Command line parsing in Windows and Linux

I have been working almost completely on the Linux platform for the last six months as part of my new job. While so much is new and different from the Windows view of the world, there is also a significant amount that is the same, not surprisingly given the hardware underneath is common to both.

Just recently, while working on a new open source project, I discovered a particular nuance in a behavioural difference at the core of the two platforms. This difference is in how a new process is started.

When one process wants to launch another process, no matter which language you’re developing with, ultimately this task is performed by an operating system API. On Windows it is CreateProcess in kernel32.dll and on Linux it is execve (and friends), typically combined with fork.

The Windows API call expects a single string parameter containing all the command-line arguments to pass to the new process, however the Linux API call expects a parameter with an array of strings containing one command-line argument in each element. The key difference here is in where the responsibility lies for tokenising a string of arguments into the array ultimately consumed in the new process’ entry point, commonly the “argv” array in the “main” function found in some form in almost every language.

On Windows it is the new process, or callee, that needs to tokenise the arguments but the standard C library will normally handle that, and for other scenarios the OS provides CommandLineToArgvW in shell32.dll to do the same thing.

On Linux though it is the original process, or caller, that needs to tokenise the arguments first. Often in Linux it is the interactive shell (eg bash, ksh, zsh) that has its own semantics for handling quoting of arguments, variable expansion, and other features when tokenising a command-line into individual arguments. However, at least from my research, if you are developing a program on Linux which accepts a command-line from some user input, or is parsing an audit log, there is no OS function to help with tokenisation – you need to write it yourself.

Obviously, the Linux model allows greater choice in the kinds of advanced command-line interpretation features a shell can offer whereas Windows provides a fixed but consistent model to rely upon.

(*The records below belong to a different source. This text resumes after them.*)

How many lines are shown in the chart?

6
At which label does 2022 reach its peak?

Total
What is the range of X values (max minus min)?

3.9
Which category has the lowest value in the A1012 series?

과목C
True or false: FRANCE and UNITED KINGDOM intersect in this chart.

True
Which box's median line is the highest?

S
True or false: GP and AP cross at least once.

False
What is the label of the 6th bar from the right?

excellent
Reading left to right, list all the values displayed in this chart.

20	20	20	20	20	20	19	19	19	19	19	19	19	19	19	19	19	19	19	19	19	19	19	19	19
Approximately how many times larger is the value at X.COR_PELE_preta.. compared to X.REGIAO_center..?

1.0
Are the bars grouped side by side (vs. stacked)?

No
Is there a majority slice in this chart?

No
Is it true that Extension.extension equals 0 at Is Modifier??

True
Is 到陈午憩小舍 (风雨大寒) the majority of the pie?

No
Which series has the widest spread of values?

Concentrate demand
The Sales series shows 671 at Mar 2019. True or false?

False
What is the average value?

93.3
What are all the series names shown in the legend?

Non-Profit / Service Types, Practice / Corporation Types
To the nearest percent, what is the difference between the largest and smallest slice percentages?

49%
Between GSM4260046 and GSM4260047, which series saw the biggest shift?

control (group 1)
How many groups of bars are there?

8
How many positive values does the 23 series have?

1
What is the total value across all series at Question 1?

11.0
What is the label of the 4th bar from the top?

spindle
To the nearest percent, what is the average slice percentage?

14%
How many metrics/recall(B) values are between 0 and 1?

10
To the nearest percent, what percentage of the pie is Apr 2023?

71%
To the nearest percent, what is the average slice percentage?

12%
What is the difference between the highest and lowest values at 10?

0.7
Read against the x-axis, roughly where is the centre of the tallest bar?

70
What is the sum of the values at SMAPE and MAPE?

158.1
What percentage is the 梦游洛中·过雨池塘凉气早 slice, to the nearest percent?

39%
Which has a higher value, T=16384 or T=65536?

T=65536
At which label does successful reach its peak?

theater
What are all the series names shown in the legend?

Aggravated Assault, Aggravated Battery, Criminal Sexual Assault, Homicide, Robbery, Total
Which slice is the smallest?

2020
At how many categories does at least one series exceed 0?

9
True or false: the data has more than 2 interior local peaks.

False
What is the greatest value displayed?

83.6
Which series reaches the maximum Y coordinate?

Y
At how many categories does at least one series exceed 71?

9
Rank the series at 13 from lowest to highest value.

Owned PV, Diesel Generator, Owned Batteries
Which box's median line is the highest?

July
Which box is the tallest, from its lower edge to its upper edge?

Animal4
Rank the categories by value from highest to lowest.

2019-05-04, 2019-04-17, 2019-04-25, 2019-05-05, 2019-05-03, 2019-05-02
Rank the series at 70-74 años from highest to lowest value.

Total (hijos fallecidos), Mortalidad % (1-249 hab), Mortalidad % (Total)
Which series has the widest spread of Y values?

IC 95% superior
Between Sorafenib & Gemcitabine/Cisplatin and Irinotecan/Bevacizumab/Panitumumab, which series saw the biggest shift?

This trade-off embodies the fundamental mindset differences between the two platforms, at least that is how it seems from my relatively limited experience.

PowerShell starts to blur the lines somewhat on the Windows platform as it has its own parsing semantics yet again but this applies mostly to calling Cmdlets which have a very different contract from the single entry point of processes. PowerShell also provides a Parser API for use in your own code.